Si l’association n’est pas déjà fiscalisée, le développement d’activités payantes peut, dans certaines conditions, entrainer l’assujettissement total ou partiel de l’association aux taxes et impôts commerciaux.
En effet, lorsque son activité entre en concurrence avec celle d’une entreprise du secteur marchand, une association ne peut pas se retrancher derrière son but non-lucratif pour échapper aux impôts commerciaux.
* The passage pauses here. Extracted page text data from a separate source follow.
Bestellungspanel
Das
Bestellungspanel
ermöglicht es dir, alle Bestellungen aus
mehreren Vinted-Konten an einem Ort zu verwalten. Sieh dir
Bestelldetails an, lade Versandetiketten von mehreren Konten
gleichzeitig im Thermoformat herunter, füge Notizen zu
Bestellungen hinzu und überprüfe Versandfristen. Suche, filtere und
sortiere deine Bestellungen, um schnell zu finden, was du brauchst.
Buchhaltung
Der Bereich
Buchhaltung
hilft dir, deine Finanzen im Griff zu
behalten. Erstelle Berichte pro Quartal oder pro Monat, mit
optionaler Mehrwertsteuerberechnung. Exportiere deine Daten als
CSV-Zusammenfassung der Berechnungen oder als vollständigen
Il faut alors analyser le poids de l’activité lucrative dans l’activité globale de l’association, ainsi que le volume de chiffres généré, pour déterminer si l’association :
- Echappe totalement aux impôts commerciaux (activité lucrative accessoire dans l’activité globale et générant un chiffre d’affaires inférieur au seuil dit « de la franchise des impôts commerciaux », actuellement fixé à 80 011 € et légèrement revalorisé chaque année) ;
- Peut limiter sa fiscalisation à un secteur lucratif (cas où l’activité lucrative reste accessoire mais que le seuil de la franchise est dépassé) ;
- Ou se fiscalise globalement, pour des raisons d’opportunité ou parce qu’elle ne remplit pas les conditions de la sectorisation.
Le développement d’activités payantes n’est donc pas une décision anodine, au regard des conséquences fiscales qui en découlent. Rappelons également que l’exercice d’une activité lucrative prépondérante prive l’association de l’éligibilité au régime fiscal de faveur du mécénat.
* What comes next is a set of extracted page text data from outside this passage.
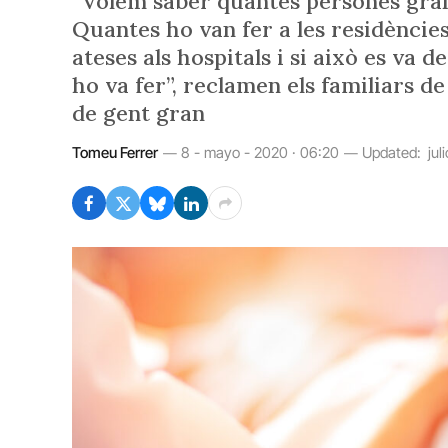
“Volem saber quantes persones grans
Quantes ho van fer a les residèncie
ateses als hospitals i si això es va de
ho va fer”, reclamen els familiars d
de gent gran
Tomeu Ferrer
8 - mayo - 2020 · 06:20
Updated:
jul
La collecte de revenus patrimoniaux, dans le cadre du placement des fonds en attente d’affectation, n’est pas non plus neutre fiscalement. Deux cas de figure se présentent :
- L’association est globalement fiscalisée, auquel cas les revenus patrimoniaux seront intégrés dans son résultat imposable ;
- L’association n’est pas fiscalisée, ou seulement partiellement sur un secteur lucratif, auquel cas elle doit acquitter de l’impôt sur les sociétés sur ses revenus patrimoniaux, aux taux spécifiques de 10, 15 ou 24% suivant la nature des revenus. A titre d’exemple, les coupons d’obligations sont soumis au taux de 10%, et les dividendes sont soumis au taux de 15 %.
Ces conséquences fiscales doivent nécessairement être anticipées pour diversifier les ressources d’une association dans le cadre d’une stratégie adaptée.